Quickly, the gluons kicked in and protons and neutrons were

formed. For years, some physicists have thought that if ever the

super high temperatures and densities of the Big Bang could be

achieved, this primordial quark-gluon soup could result. Now, a

group of researchers at CERN in Geneva claim to have done just

that.

If you were going to try to accomplish this amazing feat what

would you do? You probably would know that in the

accelerators around the world physicists shoot things at each

other or at targets at very high speeds and energies. If the

energies are high the temperatures at the point of collision are

also high so, to get super high temperatures, you want to get the

particles really revved up. Our friend Einstein told us we can”t

shoot them any faster than the speed of light so we should just try

to get as close as possible. Having solved that problem, what do

use as our particles? Remember we want to get a high density,

so we certainly wouldn”t want to use a hydrogen nucleus, with its

single proton. Instead we would want to use something with a

lot of protons and neutrons, that is something heavy. What”s a

heavy element? Lead is certainly the heaviest material that most

of us encounter.

Of course, you”ve guessed it. The CERN group fired beams of

lead nuclei chock full of quarks and gluons at speeds close to the

speed of light. What was their target? What else, a thin foil of

lead, also brimming with quarks and gluons. On slamming the

lead nuclei into the lead foil, a temperature reportedly 100,000

times that in the center of the sun was achieved, together with a

density 20 times that of ordinary nuclear matter. To carry out

this experiment they used their 4-mile around Super Proton

Synchrotron, an impressive machine. Did they actually see the

quark-gluon soup? No, they had to rely on the painstaking

analysis of the hosts of collisions and their byproducts from

several different experiments. From their analyses, and the

presence of certain types of particles not present in your typical

experiments, they concluded that they had indeed created the

soup, if only for a fleeting moment.

Likening the CERN experiments to obtaining a whiff of the soup,

sort of like a puff of steam, workers at Brookhaven National Lab

are gearing up to make a more tangible amount of quark-gluon

soup later this year. You can see they”re going first class.
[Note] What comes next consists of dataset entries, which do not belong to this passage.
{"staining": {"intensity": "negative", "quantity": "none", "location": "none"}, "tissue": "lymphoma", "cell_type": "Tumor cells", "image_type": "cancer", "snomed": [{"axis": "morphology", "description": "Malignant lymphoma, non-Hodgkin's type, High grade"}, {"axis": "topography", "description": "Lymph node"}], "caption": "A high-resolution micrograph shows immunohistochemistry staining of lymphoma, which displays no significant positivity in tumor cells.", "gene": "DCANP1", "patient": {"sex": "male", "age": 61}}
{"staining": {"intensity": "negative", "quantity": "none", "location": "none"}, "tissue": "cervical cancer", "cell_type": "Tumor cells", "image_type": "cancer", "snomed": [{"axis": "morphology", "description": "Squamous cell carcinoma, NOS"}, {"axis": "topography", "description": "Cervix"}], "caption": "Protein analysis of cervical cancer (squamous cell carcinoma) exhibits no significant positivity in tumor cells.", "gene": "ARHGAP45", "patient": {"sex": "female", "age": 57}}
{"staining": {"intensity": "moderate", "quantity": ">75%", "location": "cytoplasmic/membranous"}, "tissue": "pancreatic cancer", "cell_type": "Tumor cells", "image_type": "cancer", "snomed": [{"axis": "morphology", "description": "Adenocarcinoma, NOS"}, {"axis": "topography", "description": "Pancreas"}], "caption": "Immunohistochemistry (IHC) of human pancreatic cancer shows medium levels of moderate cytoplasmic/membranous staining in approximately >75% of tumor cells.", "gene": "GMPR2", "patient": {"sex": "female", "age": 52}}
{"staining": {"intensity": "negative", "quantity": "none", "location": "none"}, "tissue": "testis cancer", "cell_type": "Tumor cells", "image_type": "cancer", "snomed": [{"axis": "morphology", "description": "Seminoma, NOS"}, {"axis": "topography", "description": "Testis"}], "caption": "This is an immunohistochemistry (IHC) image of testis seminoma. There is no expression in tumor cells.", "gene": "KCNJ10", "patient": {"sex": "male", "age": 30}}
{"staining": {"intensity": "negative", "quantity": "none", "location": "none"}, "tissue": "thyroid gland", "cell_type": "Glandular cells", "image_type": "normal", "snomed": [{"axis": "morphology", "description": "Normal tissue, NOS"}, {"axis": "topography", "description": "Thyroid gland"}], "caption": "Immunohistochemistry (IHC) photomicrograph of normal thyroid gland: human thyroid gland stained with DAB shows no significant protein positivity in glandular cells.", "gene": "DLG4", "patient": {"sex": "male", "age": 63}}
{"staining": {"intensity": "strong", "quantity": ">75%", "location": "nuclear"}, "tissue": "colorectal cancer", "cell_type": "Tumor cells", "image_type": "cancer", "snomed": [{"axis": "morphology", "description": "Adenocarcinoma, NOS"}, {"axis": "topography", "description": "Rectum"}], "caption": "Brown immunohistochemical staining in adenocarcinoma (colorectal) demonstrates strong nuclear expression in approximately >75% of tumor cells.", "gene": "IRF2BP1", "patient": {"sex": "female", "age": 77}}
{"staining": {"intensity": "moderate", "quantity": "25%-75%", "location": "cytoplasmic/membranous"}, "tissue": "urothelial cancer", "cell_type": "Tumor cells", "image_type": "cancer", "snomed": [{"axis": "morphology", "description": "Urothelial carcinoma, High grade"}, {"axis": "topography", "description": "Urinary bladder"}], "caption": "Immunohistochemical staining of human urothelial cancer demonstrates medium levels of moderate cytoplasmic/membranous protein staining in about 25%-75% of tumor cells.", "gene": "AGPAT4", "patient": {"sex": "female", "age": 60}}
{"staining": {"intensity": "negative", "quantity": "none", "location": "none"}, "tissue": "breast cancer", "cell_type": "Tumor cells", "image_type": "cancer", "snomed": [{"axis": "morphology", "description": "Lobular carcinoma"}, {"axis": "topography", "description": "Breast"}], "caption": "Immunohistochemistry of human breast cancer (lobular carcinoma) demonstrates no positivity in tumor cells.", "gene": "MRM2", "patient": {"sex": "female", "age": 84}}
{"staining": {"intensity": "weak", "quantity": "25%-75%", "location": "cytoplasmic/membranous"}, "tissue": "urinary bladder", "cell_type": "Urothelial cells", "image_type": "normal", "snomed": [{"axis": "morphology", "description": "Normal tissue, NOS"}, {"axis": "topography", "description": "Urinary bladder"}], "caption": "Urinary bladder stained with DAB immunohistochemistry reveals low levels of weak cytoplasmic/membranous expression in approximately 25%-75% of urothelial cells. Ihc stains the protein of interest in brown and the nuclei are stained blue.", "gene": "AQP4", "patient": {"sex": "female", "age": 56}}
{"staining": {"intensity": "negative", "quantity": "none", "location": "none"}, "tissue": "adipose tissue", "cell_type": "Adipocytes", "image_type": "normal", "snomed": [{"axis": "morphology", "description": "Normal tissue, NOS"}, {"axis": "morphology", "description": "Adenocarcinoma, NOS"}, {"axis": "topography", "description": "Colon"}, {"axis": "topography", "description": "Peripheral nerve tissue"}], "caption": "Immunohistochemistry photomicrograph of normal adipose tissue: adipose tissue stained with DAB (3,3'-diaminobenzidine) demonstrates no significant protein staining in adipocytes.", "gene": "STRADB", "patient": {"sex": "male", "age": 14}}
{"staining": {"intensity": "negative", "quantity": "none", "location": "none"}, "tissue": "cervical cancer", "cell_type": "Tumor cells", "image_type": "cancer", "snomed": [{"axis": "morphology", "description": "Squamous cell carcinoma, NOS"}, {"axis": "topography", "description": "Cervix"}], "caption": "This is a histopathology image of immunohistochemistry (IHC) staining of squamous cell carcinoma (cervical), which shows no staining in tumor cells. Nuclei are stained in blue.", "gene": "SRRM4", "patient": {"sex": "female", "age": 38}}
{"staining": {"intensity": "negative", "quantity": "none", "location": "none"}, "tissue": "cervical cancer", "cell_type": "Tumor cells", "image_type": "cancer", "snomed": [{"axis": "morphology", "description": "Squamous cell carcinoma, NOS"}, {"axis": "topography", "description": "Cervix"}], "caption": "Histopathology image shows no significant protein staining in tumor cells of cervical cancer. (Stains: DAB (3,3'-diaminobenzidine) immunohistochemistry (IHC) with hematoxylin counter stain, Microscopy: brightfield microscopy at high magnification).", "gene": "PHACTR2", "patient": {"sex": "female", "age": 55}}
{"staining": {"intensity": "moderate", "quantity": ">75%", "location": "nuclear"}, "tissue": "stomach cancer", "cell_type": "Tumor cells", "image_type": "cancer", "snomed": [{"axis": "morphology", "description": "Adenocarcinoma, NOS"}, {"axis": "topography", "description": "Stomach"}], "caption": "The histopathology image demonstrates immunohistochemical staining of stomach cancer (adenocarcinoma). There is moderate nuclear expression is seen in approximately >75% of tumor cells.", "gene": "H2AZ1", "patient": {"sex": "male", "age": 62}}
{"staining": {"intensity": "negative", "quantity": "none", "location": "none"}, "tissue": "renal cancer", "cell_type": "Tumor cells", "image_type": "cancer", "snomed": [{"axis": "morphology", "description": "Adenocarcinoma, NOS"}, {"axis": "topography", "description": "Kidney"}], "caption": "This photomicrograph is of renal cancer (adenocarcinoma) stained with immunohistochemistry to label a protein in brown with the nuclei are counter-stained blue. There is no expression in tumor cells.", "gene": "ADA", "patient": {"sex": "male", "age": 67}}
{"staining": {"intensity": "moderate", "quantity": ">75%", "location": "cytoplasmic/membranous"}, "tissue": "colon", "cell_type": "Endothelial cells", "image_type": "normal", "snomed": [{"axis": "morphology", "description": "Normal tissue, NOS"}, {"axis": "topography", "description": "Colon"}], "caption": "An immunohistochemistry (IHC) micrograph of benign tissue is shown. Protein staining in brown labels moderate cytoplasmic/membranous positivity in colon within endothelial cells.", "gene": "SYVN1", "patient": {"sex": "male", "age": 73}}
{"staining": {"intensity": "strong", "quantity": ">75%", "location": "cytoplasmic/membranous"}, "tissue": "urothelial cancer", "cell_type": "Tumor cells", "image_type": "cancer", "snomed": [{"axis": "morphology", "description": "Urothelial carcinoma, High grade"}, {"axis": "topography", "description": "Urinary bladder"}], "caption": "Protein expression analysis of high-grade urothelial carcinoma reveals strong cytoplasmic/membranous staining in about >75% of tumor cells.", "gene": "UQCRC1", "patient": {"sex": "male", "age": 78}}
Instead of lead, they”re going to shoot gold at gold at what they

expect to be ten times the energies of the CERN work. Again,

stay tuned. There”s more excitement on the way. To have even

thought about creating conditions approaching the Big Bang is

mind boggling enough to me.

Oh, by the way, speaking of my mind, my MRI was to see if my

brain was in good order. You might be surprised, after reading

some of these columns, that I was assured it was quite normal.